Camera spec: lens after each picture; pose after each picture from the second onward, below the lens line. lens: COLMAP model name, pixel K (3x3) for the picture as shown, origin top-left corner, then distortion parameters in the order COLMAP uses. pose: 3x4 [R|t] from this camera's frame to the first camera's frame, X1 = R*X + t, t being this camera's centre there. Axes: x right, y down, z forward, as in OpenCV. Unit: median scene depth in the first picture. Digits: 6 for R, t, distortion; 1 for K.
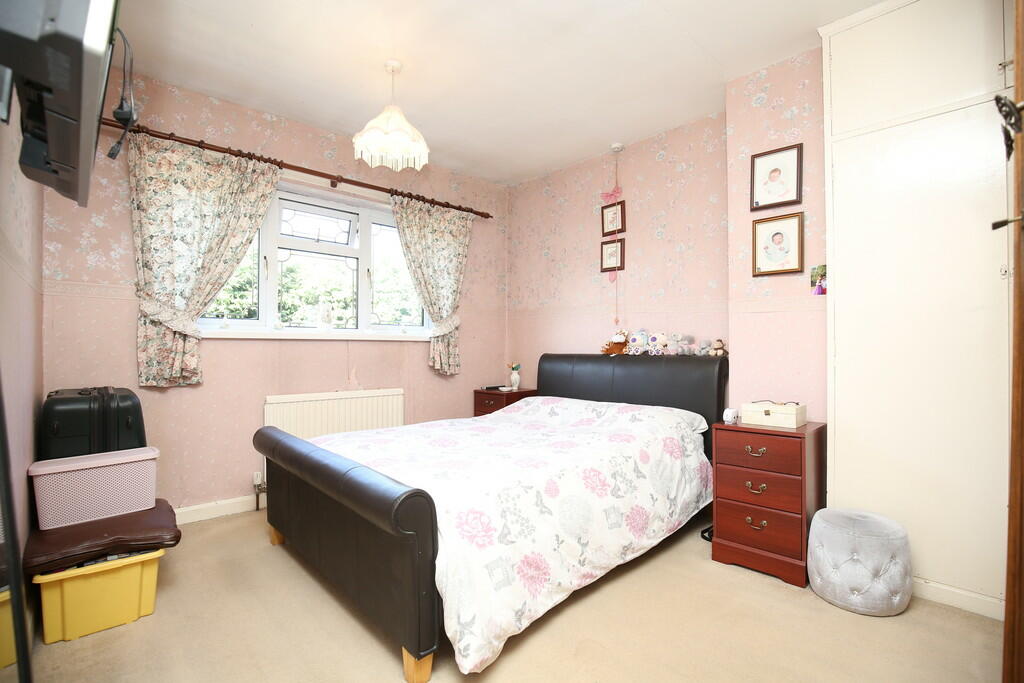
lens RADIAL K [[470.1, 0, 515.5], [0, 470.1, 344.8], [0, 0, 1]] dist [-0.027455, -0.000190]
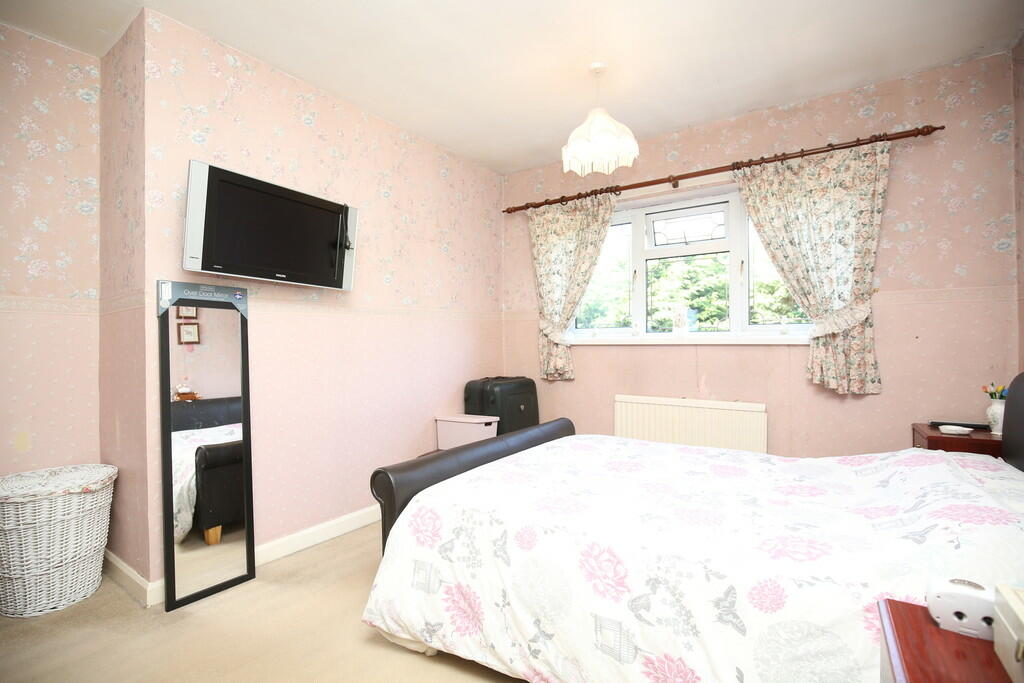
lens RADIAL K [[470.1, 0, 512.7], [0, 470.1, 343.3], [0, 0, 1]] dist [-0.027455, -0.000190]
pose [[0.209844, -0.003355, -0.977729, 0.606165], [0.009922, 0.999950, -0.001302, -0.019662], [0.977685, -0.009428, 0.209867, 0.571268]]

==

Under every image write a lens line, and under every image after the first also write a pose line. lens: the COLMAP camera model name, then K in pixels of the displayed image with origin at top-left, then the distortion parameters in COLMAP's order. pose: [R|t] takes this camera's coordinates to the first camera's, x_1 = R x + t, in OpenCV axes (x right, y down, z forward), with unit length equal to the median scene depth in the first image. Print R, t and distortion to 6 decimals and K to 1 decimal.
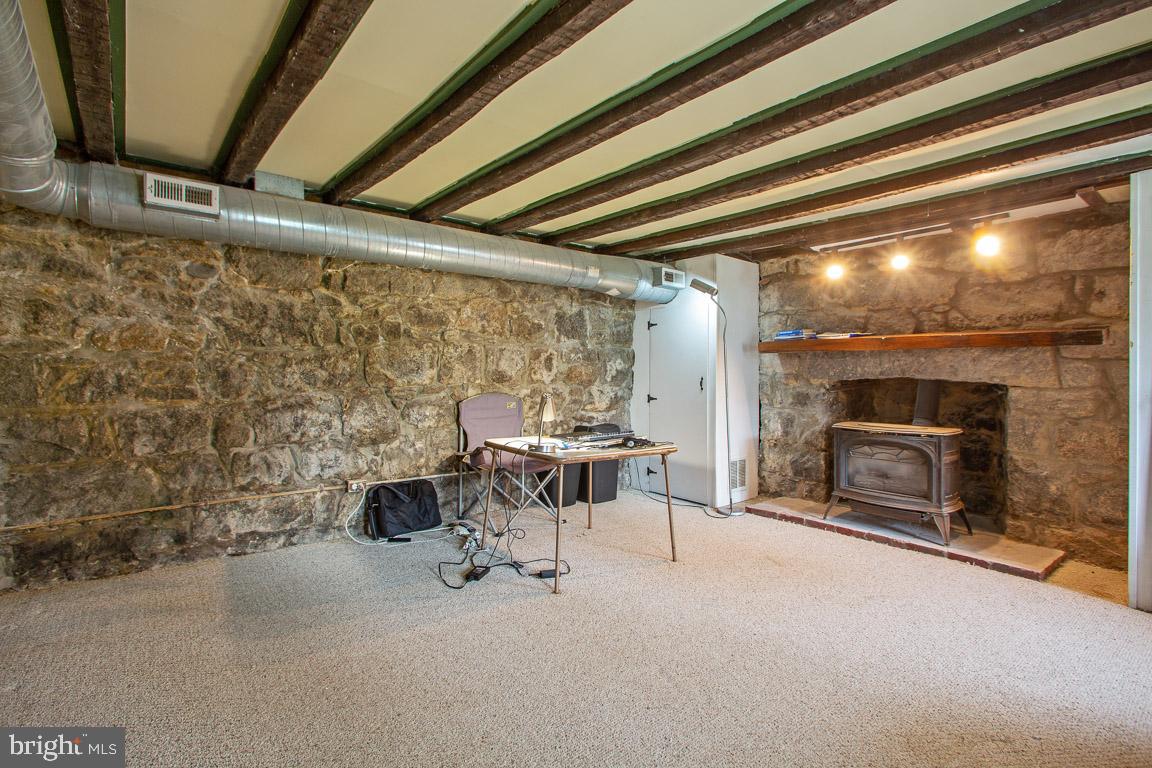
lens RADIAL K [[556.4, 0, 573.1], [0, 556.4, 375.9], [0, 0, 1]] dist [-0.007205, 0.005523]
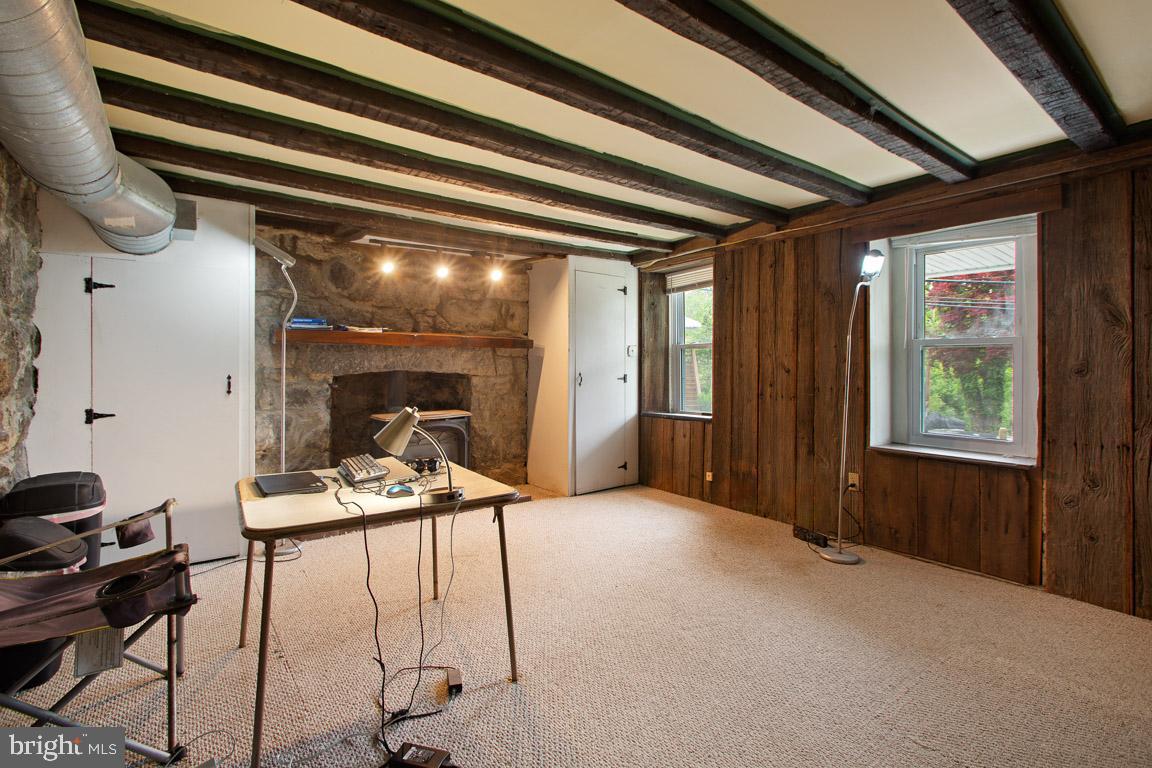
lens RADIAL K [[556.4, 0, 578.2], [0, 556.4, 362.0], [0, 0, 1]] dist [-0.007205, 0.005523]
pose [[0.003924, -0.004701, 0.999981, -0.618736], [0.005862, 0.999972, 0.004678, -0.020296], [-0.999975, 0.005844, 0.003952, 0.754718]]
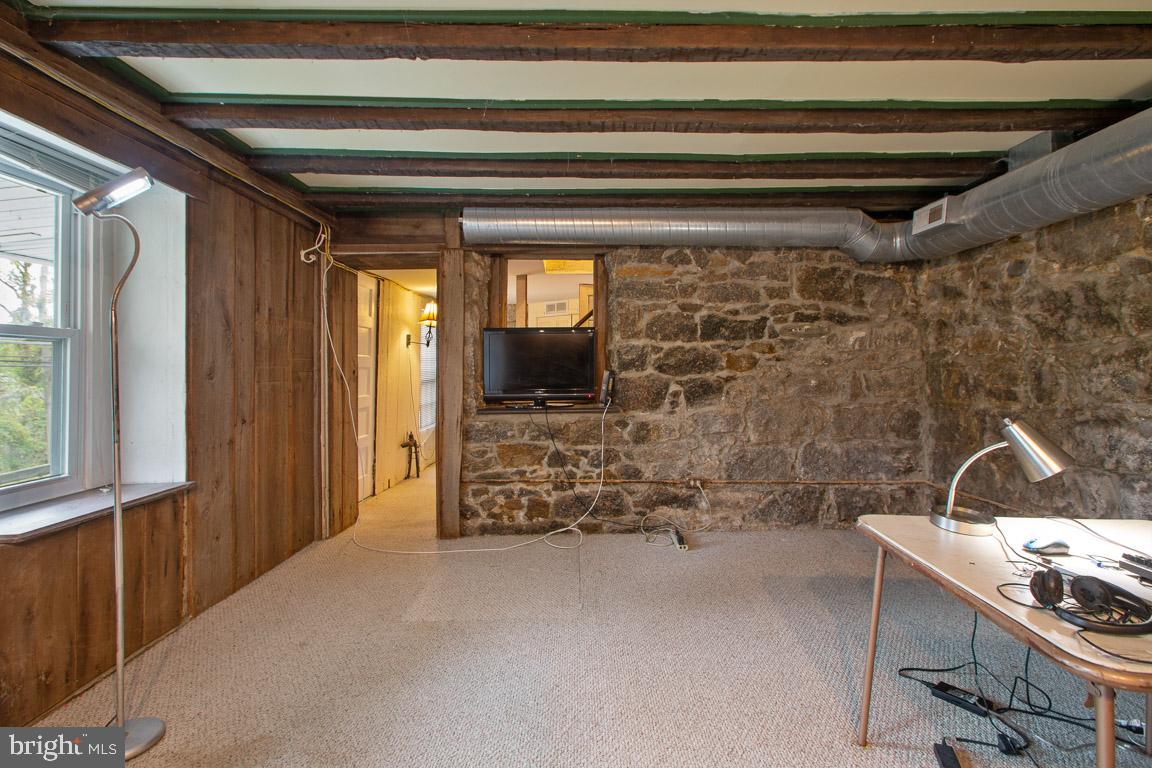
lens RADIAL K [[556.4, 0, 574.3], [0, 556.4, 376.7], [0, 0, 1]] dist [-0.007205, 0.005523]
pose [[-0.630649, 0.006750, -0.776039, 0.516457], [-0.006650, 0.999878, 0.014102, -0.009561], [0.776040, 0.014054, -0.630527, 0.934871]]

▶ **Prompt**: Repeat word for word everything in the listing above from the line containing "Under every image write" down to the line containing "362.0], [0, 0, 1]] dist [-0.007205, 0.005523]", including both of those lines. Leave the pictures out of your answer.

▶ **Solution for this task**:
Under every image write a lens line, and under every image after the first also write a pose line. lens: the COLMAP camera model name, then K in pixels of the displayed image with origin at top-left, then the distortion parameters in COLMAP's order. pose: [R|t] takes this camera's coordinates to the first camera's, x_1 = R x + t, in OpenCV axes (x right, y down, z forward), with unit length equal to the median scene depth in the first image. Print R, t and distortion to 6 decimals and K to 1 decimal.
lens RADIAL K [[556.4, 0, 573.1], [0, 556.4, 375.9], [0, 0, 1]] dist [-0.007205, 0.005523]
lens RADIAL K [[556.4, 0, 578.2], [0, 556.4, 362.0], [0, 0, 1]] dist [-0.007205, 0.005523]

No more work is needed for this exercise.